The wine is very well formed and less angular than most baby Granges: the winemakers have worked wonders getting that traditional new American oak to withdraw to the point where it’s barely discernible among that much softer-than-usual fruit syrup.

In which sense it’s more of a St Henri in style. After half an hour in the decanter, sensual flesh and saucy, cheeky aromatics begin to emerge – soft licorice and sarsaparilla roots, for starters – but the whole thing stays in balance, slightly sullen and reluctant, but supple and right up the comforting line that Max called “Motherly”.

I’d be giving this one a nudge in about five years, but it’s not about to fall over. Ten or 20 more is well within its calm, quiet reach.

Gerard Jaboulet once sent me to his favourite country restaurant, somewhere on the humid flats of the Rhône delta, where its alluvium spreads at the end of its gorge.

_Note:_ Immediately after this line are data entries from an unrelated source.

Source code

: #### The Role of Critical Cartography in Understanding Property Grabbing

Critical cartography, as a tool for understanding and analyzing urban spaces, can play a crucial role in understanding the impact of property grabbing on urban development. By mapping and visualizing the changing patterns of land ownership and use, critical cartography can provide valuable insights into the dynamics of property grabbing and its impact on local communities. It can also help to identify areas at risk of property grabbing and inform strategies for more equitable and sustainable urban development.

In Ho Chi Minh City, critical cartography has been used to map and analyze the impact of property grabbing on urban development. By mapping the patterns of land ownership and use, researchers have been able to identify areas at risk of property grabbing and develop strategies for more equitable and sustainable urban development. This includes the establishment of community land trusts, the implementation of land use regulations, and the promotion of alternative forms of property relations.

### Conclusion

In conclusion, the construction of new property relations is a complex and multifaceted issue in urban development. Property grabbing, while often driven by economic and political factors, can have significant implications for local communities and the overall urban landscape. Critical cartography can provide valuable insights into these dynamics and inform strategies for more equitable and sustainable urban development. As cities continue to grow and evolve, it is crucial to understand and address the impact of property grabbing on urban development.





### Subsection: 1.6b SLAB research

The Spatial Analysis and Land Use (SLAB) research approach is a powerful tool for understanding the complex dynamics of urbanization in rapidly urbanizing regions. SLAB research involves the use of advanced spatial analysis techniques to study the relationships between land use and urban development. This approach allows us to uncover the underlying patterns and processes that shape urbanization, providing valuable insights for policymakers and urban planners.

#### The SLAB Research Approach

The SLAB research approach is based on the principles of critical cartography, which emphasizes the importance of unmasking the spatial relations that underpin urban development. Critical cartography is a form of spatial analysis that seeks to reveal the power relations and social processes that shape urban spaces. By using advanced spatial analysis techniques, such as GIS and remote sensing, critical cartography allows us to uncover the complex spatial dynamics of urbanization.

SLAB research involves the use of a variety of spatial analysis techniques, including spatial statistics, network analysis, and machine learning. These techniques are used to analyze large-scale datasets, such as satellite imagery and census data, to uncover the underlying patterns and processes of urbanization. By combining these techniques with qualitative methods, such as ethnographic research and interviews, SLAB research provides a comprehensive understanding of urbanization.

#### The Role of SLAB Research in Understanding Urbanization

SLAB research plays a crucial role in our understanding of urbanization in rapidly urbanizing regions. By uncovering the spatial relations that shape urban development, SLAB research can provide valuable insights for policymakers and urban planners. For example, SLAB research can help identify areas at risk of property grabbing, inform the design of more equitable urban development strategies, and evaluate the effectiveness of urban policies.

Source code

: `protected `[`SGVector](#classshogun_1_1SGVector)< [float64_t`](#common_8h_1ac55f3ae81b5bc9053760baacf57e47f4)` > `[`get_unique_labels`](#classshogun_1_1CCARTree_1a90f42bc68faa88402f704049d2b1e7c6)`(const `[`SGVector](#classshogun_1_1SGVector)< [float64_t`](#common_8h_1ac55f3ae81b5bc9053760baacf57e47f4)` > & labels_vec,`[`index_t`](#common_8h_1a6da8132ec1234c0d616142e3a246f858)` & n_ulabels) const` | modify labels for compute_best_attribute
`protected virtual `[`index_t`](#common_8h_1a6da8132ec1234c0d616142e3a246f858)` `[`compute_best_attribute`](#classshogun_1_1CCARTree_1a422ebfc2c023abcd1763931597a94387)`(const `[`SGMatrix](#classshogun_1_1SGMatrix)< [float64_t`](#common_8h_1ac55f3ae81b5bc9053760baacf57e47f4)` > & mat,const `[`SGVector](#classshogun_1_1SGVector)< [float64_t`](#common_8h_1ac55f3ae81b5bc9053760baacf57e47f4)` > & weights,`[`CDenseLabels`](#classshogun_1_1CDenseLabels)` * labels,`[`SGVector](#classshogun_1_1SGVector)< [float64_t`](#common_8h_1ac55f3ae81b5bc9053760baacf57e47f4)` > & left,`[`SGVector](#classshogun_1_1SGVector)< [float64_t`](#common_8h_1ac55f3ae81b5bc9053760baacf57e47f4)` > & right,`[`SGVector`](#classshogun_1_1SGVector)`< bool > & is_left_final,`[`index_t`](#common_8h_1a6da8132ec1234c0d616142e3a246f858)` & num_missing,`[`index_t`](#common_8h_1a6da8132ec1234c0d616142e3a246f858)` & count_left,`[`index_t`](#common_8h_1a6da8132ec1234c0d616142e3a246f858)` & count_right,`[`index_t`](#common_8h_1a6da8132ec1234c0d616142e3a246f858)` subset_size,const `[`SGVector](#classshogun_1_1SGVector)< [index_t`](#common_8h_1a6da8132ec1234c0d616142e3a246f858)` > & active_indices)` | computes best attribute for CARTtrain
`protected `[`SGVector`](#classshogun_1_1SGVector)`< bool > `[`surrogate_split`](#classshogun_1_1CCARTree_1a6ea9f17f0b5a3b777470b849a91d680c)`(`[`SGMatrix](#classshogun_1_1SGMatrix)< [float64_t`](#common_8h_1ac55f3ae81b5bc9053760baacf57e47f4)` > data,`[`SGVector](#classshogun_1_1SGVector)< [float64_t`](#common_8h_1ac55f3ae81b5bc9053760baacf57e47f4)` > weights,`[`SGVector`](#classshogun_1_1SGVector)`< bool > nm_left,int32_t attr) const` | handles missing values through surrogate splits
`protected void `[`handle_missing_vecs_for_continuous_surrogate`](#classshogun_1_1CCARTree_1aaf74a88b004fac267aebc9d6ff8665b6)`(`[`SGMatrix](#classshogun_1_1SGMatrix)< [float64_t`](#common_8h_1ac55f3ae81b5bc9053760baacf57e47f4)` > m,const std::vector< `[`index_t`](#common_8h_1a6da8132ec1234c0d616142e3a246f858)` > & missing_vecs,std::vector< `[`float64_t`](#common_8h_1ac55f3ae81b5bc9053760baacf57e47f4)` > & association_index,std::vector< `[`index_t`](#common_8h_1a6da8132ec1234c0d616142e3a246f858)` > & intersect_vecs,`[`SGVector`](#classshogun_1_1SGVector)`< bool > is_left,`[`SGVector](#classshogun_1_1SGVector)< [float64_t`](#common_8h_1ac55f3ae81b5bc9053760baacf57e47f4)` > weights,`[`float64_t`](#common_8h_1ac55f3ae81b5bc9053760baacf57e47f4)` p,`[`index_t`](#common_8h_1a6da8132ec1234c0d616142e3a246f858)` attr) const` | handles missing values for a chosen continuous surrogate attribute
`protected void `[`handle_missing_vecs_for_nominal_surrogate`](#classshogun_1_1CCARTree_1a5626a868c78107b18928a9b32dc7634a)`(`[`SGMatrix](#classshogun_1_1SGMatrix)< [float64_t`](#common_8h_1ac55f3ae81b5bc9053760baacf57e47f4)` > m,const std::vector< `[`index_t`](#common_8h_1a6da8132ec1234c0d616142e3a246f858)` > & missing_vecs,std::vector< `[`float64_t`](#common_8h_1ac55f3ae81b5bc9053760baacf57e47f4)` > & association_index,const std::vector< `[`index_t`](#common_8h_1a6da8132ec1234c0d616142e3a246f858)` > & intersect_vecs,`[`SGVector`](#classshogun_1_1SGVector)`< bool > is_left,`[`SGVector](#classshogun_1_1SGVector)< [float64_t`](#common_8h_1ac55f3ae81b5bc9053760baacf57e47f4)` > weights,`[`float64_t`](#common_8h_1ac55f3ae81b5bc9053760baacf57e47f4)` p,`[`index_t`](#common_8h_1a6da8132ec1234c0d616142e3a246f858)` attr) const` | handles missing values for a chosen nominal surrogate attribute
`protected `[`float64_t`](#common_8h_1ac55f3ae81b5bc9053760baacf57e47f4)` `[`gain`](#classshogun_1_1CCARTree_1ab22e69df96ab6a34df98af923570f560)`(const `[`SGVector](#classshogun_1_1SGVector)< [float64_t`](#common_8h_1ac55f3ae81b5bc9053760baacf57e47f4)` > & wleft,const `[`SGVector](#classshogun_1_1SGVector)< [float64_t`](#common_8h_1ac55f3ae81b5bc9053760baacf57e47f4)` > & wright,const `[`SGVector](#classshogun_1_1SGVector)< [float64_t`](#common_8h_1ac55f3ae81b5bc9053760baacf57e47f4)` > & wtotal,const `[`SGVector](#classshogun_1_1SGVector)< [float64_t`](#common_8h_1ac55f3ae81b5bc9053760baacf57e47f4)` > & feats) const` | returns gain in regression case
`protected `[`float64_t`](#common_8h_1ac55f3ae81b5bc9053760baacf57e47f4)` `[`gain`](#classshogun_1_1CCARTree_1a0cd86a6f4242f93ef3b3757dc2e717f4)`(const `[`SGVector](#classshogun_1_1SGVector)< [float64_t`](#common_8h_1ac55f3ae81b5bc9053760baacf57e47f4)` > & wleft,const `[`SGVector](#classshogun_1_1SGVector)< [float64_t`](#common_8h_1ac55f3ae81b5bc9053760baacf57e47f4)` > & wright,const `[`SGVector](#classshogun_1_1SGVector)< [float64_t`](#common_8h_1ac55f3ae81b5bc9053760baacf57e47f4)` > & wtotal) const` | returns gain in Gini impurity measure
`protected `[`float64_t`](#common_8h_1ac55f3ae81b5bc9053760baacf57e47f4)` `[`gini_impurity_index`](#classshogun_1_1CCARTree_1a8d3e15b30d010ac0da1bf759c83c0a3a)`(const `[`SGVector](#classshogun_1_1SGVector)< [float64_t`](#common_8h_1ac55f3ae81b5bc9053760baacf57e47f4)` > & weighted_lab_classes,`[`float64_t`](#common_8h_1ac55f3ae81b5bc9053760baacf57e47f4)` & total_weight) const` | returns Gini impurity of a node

He insisted I drink his legendary 1978 La Chappelle with his recommended dish. A large flat white plate emerged, bearing a thin layer of green lentils cooked in pork stock with little lumps of belly flesh and softened skin, slices of carrot and fresh truffles. A grind of black pepper set it dancing.

I ate it with a spoon.

This Grange would fill that role with gentle antipodean authority. Where’s Gerard and Max when you need them?

Prices are from the Penfolds cellar door website.